Despite the scary name, the contents of tfstate
are in JSON, and largely readable. You can operate
on it with utilities such as jq
$ jq '.resources[0].instances[0].attributes.friendly_name' terraform.tfstate
"Workbench Scratch Environment Reporting Data"
I'd keep any operations read-only whenever possible, but I have a feeling one of the keys to mastering
Terraform will be understanding the tfstate
file.
Terra and Terraform are different things, and for the most part going to one organization for help with the other's platform will result in bemusement at best. Good luck differentiating them on your resume.
The file really shouldn't be checked into source control, because it's not safe to have multiple developers working with it. It's too easy to getinito an inconsistent view of the world.
However, that doesn't mean it's safe to lost track of the tfstate JSON file altogether. When working with multiple people, a shared online backend with locking is really required.
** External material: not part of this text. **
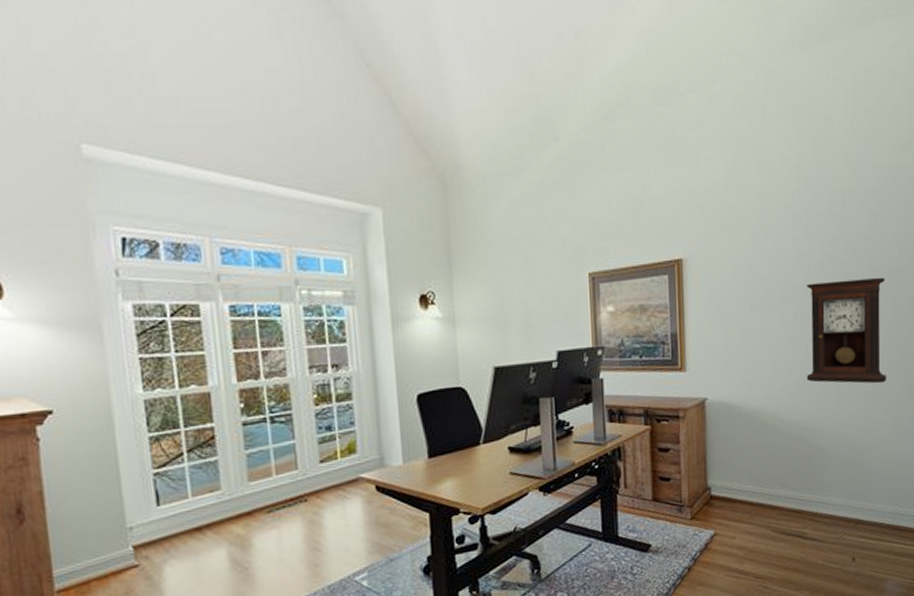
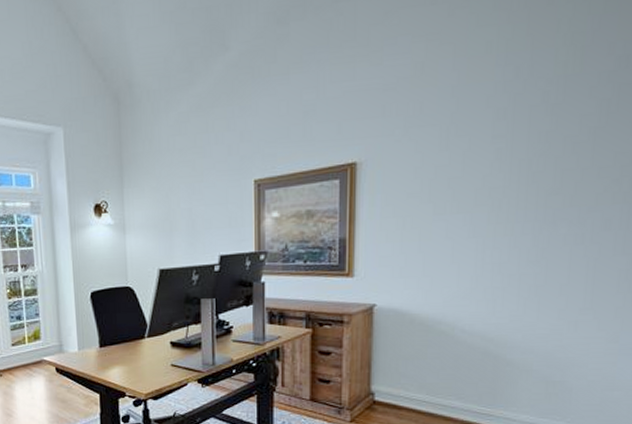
pendulum clock: present [806,277,886,384] -> none [497,174,614,295]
Frequent error messages about the lock file and how you can use lock=fale
but should really never
do so. It's basically that two processes think they own something in .terraform/
. So don't do that.
When creating many items of hte same type at the same level/scope, it's useful to use arrays or
for-each
. However, the syntax for tf state show
is trickier because you need to pass a double-quoted
string index from the command line.
Given the following output of terraform state list
:
$ tf state list
module.bigquery_dataset.google_bigquery_dataset.main
module.bigquery_dataset.google_bigquery_table.main["cohort"]
module.bigquery_dataset.google_bigquery_table.main["user"]
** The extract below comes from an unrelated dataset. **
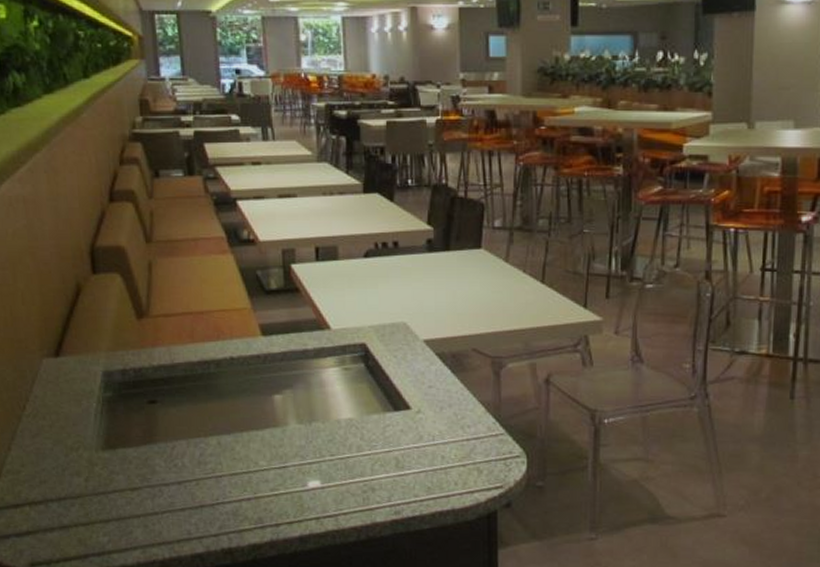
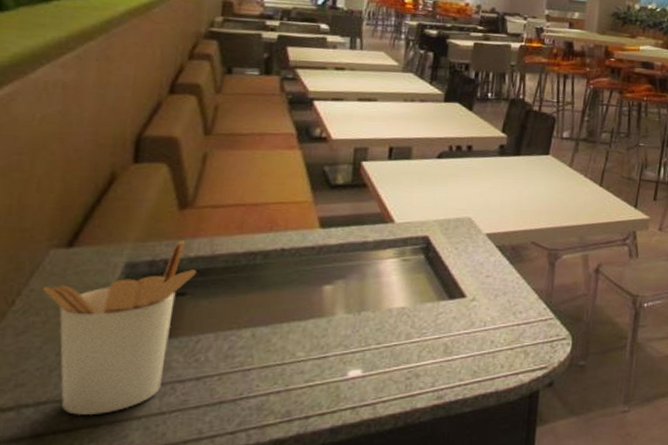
utensil holder: none [43,350,162,512] -> present [42,241,196,416]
module.bigquery_dataset.google_bigquery_table.main["workspace"]
module.bigquery_dataset.google_bigquery_table.view["latest_users"]
The naive approach gives you this cryptic error message.
$ tf state show module.bigquery_dataset.google_bigquery_table.main["cohort"]
Error parsing instance address: module.bigquery_dataset.google_bigquery_table.main[cohort]
This command requires that the address references one specific instance.
To view the available instances, use "terraform state list". Please modify
the address to reference a specific instance.
The approach that seems to work in Bash is
terraform state show ¨
When creating a new BigQuery dataset with tables and views all at once, I once run into an issue where the new table wasn't ready for a view creation yet. The error message was
Error: googleapi: Error 404: Not found: Table my-project:my_dataset.user, notFound
on .terraform/modules/aou_rw_reporting/main.tf line 76, in resource "google_bigquery_table" "view":
76: resource "google_bigquery_table" "view" {
Re-running terraform apply
fixed this.
It's really easy to refactor yourself into a corner by renaming modules or directories in their paths. If you see this error, it probably means you've moved something in the local filesystem that the cached state was depending on.
Error: Module not found
The module address
"/repos/workbench/ops/terraform/modules/aou-rw-reporting/"
could not be resolved.
If you intended this as a path relative to the current module, use
"/repos/workbench/ops/terraform/modules/aou-rw-reporting/"
instead. The "./" prefix indicates that the address is a relative filesystem
path.
So the last chance to rename things relatively is just before you've created them and people are depending on them in prod. It not really easy to rework your tf files after deployment. (Another good reason for a scratch project).
If things get created on the wrong cloud, that's not good. I was really confused when I tried running
the AWS tutorial tf file. tf destroy
is cathartic in such situations. I'm not even sure it's OK to use two
terminals in the same root module at once.
The BigQuery console UI frequently doesn't list all of the new datasets for several minutes, so using
bq show
is helpful if you want to see things "with your own eyes after tf operation".
If you "yes" out of habit but terraform apply
or destroy
bailed out earlier than the prompt,
you see a string of y
s in your terminia. I nearly filed a bug for this, but then realized the yes
command with no argument does that for all time (at least, so far...).
There's a bug when running terraform import
when the providers
refer local or variable values. The workarournd is to hard code
the provider temporarily just for hte import process.